**YOUR GOAL:**
Could you write out every entry exactly as it stands?

BEGIN

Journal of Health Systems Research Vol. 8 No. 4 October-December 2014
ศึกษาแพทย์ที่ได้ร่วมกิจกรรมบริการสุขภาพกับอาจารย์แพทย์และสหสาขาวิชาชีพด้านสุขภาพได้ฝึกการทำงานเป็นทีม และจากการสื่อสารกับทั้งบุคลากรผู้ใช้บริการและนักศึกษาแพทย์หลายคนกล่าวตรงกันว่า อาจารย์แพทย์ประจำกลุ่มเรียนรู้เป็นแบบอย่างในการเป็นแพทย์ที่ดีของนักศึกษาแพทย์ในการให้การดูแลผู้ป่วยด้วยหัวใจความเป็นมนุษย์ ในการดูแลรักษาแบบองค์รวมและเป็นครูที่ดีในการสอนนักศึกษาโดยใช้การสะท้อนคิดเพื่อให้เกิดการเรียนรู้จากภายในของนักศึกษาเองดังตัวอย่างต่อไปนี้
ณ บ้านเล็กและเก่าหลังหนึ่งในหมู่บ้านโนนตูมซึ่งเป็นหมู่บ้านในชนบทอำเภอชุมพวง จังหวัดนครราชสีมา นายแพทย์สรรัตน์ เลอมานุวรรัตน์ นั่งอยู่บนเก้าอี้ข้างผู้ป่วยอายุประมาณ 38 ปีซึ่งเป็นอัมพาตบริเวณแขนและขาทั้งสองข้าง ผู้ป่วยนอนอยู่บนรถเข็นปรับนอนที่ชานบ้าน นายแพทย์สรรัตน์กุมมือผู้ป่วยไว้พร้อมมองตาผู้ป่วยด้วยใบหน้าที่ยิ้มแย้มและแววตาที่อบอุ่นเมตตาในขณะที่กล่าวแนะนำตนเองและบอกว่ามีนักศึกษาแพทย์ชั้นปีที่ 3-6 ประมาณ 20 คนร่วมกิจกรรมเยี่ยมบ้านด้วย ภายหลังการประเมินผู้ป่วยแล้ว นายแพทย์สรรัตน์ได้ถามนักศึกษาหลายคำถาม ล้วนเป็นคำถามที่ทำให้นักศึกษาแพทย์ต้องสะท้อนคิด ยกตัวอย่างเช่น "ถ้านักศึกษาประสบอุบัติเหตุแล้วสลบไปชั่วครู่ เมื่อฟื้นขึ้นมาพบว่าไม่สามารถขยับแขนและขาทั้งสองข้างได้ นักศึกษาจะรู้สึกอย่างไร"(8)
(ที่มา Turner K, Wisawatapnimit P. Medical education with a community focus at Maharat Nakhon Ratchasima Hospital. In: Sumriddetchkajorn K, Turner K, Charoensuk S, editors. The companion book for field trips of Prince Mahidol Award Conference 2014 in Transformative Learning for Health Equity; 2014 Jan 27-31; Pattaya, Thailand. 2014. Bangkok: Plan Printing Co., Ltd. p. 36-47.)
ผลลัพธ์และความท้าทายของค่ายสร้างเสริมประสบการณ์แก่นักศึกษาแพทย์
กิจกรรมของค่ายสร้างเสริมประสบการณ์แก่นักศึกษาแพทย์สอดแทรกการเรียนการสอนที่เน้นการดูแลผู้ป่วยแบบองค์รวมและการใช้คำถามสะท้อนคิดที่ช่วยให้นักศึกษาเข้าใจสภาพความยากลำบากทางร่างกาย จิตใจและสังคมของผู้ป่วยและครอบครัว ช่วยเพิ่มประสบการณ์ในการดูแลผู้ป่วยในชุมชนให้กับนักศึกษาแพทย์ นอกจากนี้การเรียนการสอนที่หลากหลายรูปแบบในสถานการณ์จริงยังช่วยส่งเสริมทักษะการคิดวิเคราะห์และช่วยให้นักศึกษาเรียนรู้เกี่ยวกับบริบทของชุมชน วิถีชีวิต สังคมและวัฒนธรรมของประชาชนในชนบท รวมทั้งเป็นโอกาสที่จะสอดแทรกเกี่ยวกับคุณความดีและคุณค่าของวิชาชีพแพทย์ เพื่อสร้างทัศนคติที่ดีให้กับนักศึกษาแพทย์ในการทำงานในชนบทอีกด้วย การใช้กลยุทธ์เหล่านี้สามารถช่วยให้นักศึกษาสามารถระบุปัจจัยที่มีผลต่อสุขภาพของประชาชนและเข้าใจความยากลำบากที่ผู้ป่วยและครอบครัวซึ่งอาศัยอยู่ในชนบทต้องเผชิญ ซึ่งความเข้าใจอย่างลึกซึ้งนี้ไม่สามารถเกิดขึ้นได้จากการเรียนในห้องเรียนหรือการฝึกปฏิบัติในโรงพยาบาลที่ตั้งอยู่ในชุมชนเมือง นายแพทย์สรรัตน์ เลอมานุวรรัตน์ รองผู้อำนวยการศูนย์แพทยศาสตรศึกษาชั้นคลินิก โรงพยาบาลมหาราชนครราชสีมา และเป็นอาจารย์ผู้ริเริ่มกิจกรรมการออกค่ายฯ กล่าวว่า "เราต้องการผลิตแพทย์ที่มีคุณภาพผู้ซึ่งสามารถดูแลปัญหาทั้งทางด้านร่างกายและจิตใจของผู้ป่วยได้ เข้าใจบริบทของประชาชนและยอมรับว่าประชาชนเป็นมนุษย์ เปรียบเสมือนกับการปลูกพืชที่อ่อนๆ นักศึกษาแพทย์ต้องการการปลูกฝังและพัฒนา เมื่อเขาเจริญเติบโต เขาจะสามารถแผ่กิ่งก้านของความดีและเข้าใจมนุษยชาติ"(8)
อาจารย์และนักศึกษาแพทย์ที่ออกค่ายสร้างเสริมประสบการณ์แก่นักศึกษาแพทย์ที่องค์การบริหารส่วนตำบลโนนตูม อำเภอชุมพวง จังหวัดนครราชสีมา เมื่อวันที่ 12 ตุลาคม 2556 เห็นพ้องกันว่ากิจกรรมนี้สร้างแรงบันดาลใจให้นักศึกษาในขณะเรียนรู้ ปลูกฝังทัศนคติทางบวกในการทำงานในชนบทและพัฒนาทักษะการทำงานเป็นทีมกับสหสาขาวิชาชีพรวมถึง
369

END

**TASK ANSWER:**
Journal of Health Systems Research Vol. 8 No. 4 October-December 2014
ศึกษาแพทย์ที่ได้ร่วมกิจกรรมบริการสุขภาพกับอาจารย์แพทย์และสหสาขาวิชาชีพด้านสุขภาพได้ฝึกการทำงานเป็นทีม และจากการสื่อสารกับทั้งบุคลากรผู้ใช้บริการและนักศึกษาแพทย์หลายคนกล่าวตรงกันว่า อาจารย์แพทย์ประจำกลุ่มเรียนรู้เป็นแบบอย่างในการเป็นแพทย์ที่ดีของนักศึกษาแพทย์ในการให้การดูแลผู้ป่วยด้วยหัวใจความเป็นมนุษย์ ในการดูแลรักษาแบบองค์รวมและเป็นครูที่ดีในการสอนนักศึกษาโดยใช้การสะท้อนคิดเพื่อให้เกิดการเรียนรู้จากภายในของนักศึกษาเองดังตัวอย่างต่อไปนี้
ณ บ้านเล็กและเก่าหลังหนึ่งในหมู่บ้านโนนตูมซึ่งเป็นหมู่บ้านในชนบทอำเภอชุมพวง จังหวัดนครราชสีมา นายแพทย์สรรัตน์ เลอมานุวรรัตน์ นั่งอยู่บนเก้าอี้ข้างผู้ป่วยอายุประมาณ 38 ปีซึ่งเป็นอัมพาตบริเวณแขนและขาทั้งสองข้าง ผู้ป่วยนอนอยู่บนรถเข็นปรับนอนที่ชานบ้าน นายแพทย์สรรัตน์กุมมือผู้ป่วยไว้พร้อมมองตาผู้ป่วยด้วยใบหน้าที่ยิ้มแย้มและแววตาที่อบอุ่นเมตตาในขณะที่กล่าวแนะนำตนเองและบอกว่ามีนักศึกษาแพทย์ชั้นปีที่ 3-6 ประมาณ 20 คนร่วมกิจกรรมเยี่ยมบ้านด้วย ภายหลังการประเมินผู้ป่วยแล้ว นายแพทย์สรรัตน์ได้ถามนักศึกษาหลายคำถาม ล้วนเป็นคำถามที่ทำให้นักศึกษาแพทย์ต้องสะท้อนคิด ยกตัวอย่างเช่น "ถ้านักศึกษาประสบอุบัติเหตุแล้วสลบไปชั่วครู่ เมื่อฟื้นขึ้นมาพบว่าไม่สามารถขยับแขนและขาทั้งสองข้างได้ นักศึกษาจะรู้สึกอย่างไร"(8)
(ที่มา Turner K, Wisawatapnimit P. Medical education with a community focus at Maharat Nakhon Ratchasima Hospital. In: Sumriddetchkajorn K, Turner K, Charoensuk S, editors. The companion book for field trips of Prince Mahidol Award Conference 2014 in Transformative Learning for Health Equity; 2014 Jan 27-31; Pattaya, Thailand. 2014. Bangkok: Plan Printing Co., Ltd. p. 36-47.)
ผลลัพธ์และความท้าทายของค่ายสร้างเสริมประสบการณ์แก่นักศึกษาแพทย์
กิจกรรมของค่ายสร้างเสริมประสบการณ์แก่นักศึกษาแพทย์สอดแทรกการเรียนการสอนที่เน้นการดูแลผู้ป่วยแบบองค์รวมและการใช้คำถามสะท้อนคิดที่ช่วยให้นักศึกษาเข้าใจสภาพความยากลำบากทางร่างกาย จิตใจและสังคมของผู้ป่วยและครอบครัว ช่วยเพิ่มประสบการณ์ในการดูแลผู้ป่วยในชุมชนให้กับนักศึกษาแพทย์ นอกจากนี้การเรียนการสอนที่หลากหลายรูปแบบในสถานการณ์จริงยังช่วยส่งเสริมทักษะการคิดวิเคราะห์และช่วยให้นักศึกษาเรียนรู้เกี่ยวกับบริบทของชุมชน วิถีชีวิต สังคมและวัฒนธรรมของประชาชนในชนบท รวมทั้งเป็นโอกาสที่จะสอดแทรกเกี่ยวกับคุณความดีและคุณค่าของวิชาชีพแพทย์ เพื่อสร้างทัศนคติที่ดีให้กับนักศึกษาแพทย์ในการทำงานในชนบทอีกด้วย การใช้กลยุทธ์เหล่านี้สามารถช่วยให้นักศึกษาสามารถระบุปัจจัยที่มีผลต่อสุขภาพของประชาชนและเข้าใจความยากลำบากที่ผู้ป่วยและครอบครัวซึ่งอาศัยอยู่ในชนบทต้องเผชิญ ซึ่งความเข้าใจอย่างลึกซึ้งนี้ไม่สามารถเกิดขึ้นได้จากการเรียนในห้องเรียนหรือการฝึกปฏิบัติในโรงพยาบาลที่ตั้งอยู่ในชุมชนเมือง นายแพทย์สรรัตน์ เลอมานุวรรัตน์ รองผู้อำนวยการศูนย์แพทยศาสตรศึกษาชั้นคลินิก โรงพยาบาลมหาราชนครราชสีมา และเป็นอาจารย์ผู้ริเริ่มกิจกรรมการออกค่ายฯ กล่าวว่า "เราต้องการผลิตแพทย์ที่มีคุณภาพผู้ซึ่งสามารถดูแลปัญหาทั้งทางด้านร่างกายและจิตใจของผู้ป่วยได้ เข้าใจบริบทของประชาชนและยอมรับว่าประชาชนเป็นมนุษย์ เปรียบเสมือนกับการปลูกพืชที่อ่อนๆ นักศึกษาแพทย์ต้องการการปลูกฝังและพัฒนา เมื่อเขาเจริญเติบโต เขาจะสามารถแผ่กิ่งก้านของความดีและเข้าใจมนุษยชาติ"(8)
อาจารย์และนักศึกษาแพทย์ที่ออกค่ายสร้างเสริมประสบการณ์แก่นักศึกษาแพทย์ที่องค์การบริหารส่วนตำบลโนนตูม อำเภอชุมพวง จังหวัดนครราชสีมา เมื่อวันที่ 12 ตุลาคม 2556 เห็นพ้องกันว่ากิจกรรมนี้สร้างแรงบันดาลใจให้นักศึกษาในขณะเรียนรู้ ปลูกฝังทัศนคติทางบวกในการทำงานในชนบทและพัฒนาทักษะการทำงานเป็นทีมกับสหสาขาวิชาชีพรวมถึง
369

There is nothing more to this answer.